* **TEXT SECTION**
==============================

FORM OF
EMERGING GROWTH ACQUISITION CORPORATION I
166,332 Shares
Common Stock, $.001 par value
"QUALIFIED INDEPENDENT UNDERWRITER" AGREEMENT
New York, New York
October __, 1996
The undersigned, Emerging Growth Acquisition Corporation I (the
"Company"), a Delaware corporation, hereby agrees with Xxxxx Securities Co.,
Inc. ("Xxxxx") as follows:
1. Introduction. The Company proposes to issue and sell to the
public, without the assistance of an underwriter or a placement agent, 166,332
shares of common stock, $.001 par value, of the Company (the "Common Stock")
(the "Offering"). Pursuant to Rule 2720 of the National Association of
Securities Dealers, Inc. (the "NASD") Conduct Rules ("Rule 2720") the Company,
as an affiliate of NASD members, may participate in the Offering only if the
price at which the Shares is to be offered to the public is no higher than the
price recommended by a "Qualified Independent Underwriter" (as such phrase is
defined by Rule 2720) who participates in the preparation of the registration
statement and prospectus relating to the Offering and exercises customary
standards of due diligence with respect thereto.
As hereinafter used, the term "Registration Statement" means
the registration statement on Form SB-2 (No. 333-_______) (including the related
preliminary prospectus, financial statements, exhibits and all other documents
to be filed as a part thereof or incorporated therein) for the registration of
the offer and sale of the Shares under the Securities Act of 1933, as amended,
and the rules and regulations thereunder (collectively, the "Act"), filed with
he Securities and Exchange Commission (the "Commission"), and any amendments
thereto, and the term "Prospectus" means the prospectus including any
preliminary or final prospectus (including the form of final prospectus as filed
with the Commission) pursuant to Rule 424(b) under the Act and any amendments or
supplements thereto, to be used in connection with the Offering.
2. Rule 2720 Requirement. Xxxxx hereby confirms its agreement
as set forth in Rule 2720 and represents that, as appropriate, it satisfies or
will satisfy at the times designated in Rule 2720 the other requirements set
forth herein.
3. Consent. Xxxxx hereby consents to be named in the
Registration Statement and Prospectus as having acted as the "Qualified
Independent Underwriter." Except as permitted by the immediately preceding
sentence or to the extent required by law, all references to Xxxxx in the
Registration Statement or Prospectus or in any other filing, report, document,
release or other communication prepared, issued or transmitted in connection
with the Offering by the Company or any corporation controlling, controlled by
or under common control with the Company, or by any director, officer, employee,
representative or agent of any thereof, shall be subject to Xxxxx'x prior
written consent with respect to form and substance.

==============================

* **GIVEN DATA**
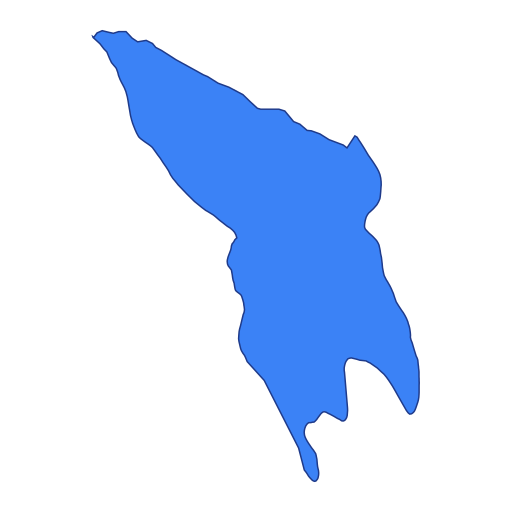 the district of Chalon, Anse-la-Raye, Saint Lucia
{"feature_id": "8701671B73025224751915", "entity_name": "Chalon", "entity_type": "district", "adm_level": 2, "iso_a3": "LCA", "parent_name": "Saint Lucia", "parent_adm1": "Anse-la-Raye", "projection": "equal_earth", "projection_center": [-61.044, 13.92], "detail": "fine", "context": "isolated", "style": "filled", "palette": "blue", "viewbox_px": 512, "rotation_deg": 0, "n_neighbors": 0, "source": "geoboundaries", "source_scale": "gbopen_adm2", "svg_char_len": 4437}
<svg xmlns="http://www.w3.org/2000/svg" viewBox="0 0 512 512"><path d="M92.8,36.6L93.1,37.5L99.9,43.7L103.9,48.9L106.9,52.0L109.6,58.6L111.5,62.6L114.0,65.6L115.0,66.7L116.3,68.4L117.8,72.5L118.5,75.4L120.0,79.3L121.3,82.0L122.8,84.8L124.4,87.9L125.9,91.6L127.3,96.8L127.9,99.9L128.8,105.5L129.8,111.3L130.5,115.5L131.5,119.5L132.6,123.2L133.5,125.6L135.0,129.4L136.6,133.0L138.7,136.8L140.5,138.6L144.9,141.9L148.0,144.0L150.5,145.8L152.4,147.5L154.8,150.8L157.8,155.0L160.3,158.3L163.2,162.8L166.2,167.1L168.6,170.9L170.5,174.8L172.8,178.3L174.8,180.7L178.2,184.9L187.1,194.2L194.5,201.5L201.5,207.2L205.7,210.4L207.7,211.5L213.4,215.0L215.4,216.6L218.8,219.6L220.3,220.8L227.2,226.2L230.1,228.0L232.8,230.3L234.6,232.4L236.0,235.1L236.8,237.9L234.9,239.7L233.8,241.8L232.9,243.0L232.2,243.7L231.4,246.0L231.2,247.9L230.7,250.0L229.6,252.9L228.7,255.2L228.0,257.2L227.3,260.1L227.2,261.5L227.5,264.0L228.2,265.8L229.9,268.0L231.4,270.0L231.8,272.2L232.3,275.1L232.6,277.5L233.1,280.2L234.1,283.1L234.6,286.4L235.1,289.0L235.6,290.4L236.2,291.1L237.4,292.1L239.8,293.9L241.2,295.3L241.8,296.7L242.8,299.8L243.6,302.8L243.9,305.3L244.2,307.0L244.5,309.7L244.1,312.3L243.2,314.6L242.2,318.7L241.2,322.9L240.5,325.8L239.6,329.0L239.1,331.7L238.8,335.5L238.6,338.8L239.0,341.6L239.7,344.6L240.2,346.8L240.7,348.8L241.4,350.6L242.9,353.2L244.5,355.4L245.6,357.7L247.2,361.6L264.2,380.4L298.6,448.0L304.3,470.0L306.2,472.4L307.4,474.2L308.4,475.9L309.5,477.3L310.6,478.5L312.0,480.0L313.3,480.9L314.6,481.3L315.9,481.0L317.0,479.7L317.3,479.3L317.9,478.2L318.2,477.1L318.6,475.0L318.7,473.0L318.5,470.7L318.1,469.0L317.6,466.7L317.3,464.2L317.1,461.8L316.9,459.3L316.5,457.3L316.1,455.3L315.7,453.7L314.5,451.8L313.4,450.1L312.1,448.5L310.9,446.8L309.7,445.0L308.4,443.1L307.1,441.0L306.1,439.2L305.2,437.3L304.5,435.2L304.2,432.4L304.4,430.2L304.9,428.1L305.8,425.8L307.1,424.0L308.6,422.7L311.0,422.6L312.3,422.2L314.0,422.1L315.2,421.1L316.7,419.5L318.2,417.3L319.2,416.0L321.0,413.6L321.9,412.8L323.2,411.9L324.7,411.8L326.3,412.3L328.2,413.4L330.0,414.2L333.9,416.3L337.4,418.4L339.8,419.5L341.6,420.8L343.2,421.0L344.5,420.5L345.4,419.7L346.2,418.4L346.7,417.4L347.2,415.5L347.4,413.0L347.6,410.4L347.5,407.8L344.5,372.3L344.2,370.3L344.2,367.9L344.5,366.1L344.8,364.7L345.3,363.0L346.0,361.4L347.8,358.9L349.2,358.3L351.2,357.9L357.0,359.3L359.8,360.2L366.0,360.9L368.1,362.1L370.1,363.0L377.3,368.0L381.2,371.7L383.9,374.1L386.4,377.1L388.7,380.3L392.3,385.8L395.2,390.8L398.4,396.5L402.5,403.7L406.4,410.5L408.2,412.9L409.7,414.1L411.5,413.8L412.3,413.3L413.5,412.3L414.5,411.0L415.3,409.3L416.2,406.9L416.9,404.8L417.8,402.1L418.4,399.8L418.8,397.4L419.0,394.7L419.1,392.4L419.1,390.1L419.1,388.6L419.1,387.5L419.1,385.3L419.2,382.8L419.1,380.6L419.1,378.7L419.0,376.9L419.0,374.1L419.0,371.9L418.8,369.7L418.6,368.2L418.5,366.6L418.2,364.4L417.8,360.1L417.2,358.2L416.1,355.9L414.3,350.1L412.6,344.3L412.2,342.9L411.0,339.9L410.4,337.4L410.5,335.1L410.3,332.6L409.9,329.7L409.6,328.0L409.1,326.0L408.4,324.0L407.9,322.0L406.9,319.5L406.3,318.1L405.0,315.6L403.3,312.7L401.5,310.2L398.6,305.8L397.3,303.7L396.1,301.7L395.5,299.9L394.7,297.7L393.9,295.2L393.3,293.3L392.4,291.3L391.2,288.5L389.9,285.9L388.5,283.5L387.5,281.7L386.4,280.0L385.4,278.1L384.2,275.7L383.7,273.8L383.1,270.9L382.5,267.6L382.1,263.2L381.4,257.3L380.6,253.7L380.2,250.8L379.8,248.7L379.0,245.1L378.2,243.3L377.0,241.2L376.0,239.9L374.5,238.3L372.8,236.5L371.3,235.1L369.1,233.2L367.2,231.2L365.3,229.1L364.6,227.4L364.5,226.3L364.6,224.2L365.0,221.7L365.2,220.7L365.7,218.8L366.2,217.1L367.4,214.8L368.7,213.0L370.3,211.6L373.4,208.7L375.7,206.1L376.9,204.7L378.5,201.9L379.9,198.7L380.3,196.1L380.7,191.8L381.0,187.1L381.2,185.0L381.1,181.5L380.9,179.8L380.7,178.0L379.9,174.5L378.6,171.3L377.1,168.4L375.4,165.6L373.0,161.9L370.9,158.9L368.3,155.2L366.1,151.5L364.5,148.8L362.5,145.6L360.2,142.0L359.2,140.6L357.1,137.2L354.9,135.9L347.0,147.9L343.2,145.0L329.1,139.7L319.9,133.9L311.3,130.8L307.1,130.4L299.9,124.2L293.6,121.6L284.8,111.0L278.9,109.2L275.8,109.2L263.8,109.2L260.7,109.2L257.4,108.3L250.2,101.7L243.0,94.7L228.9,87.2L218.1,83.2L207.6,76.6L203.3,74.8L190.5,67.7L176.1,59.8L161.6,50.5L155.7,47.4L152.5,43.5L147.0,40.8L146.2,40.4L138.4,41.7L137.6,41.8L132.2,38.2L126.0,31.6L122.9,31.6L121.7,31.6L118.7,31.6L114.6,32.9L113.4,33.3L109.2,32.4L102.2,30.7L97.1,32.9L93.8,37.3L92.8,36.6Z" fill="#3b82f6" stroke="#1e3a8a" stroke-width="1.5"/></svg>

==============================

* **REQUIRED TASK**
Echo the underwriter agreement word for word, beginning at the words "As hereinafter used, the" and stopping after the words "with the Offering.".

* **RESPONSE**
As hereinafter used, the term "Registration Statement" means
the registration statement on Form SB-2 (No. 333-_______) (including the related
preliminary prospectus, financial statements, exhibits and all other documents
to be filed as a part thereof or incorporated therein) for the registration of
the offer and sale of the Shares under the Securities Act of 1933, as amended,
and the rules and regulations thereunder (collectively, the "Act"), filed with
he Securities and Exchange Commission (the "Commission"), and any amendments
thereto, and the term "Prospectus" means the prospectus including any
preliminary or final prospectus (including the form of final prospectus as filed
with the Commission) pursuant to Rule 424(b) under the Act and any amendments or
supplements thereto, to be used in connection with the Offering.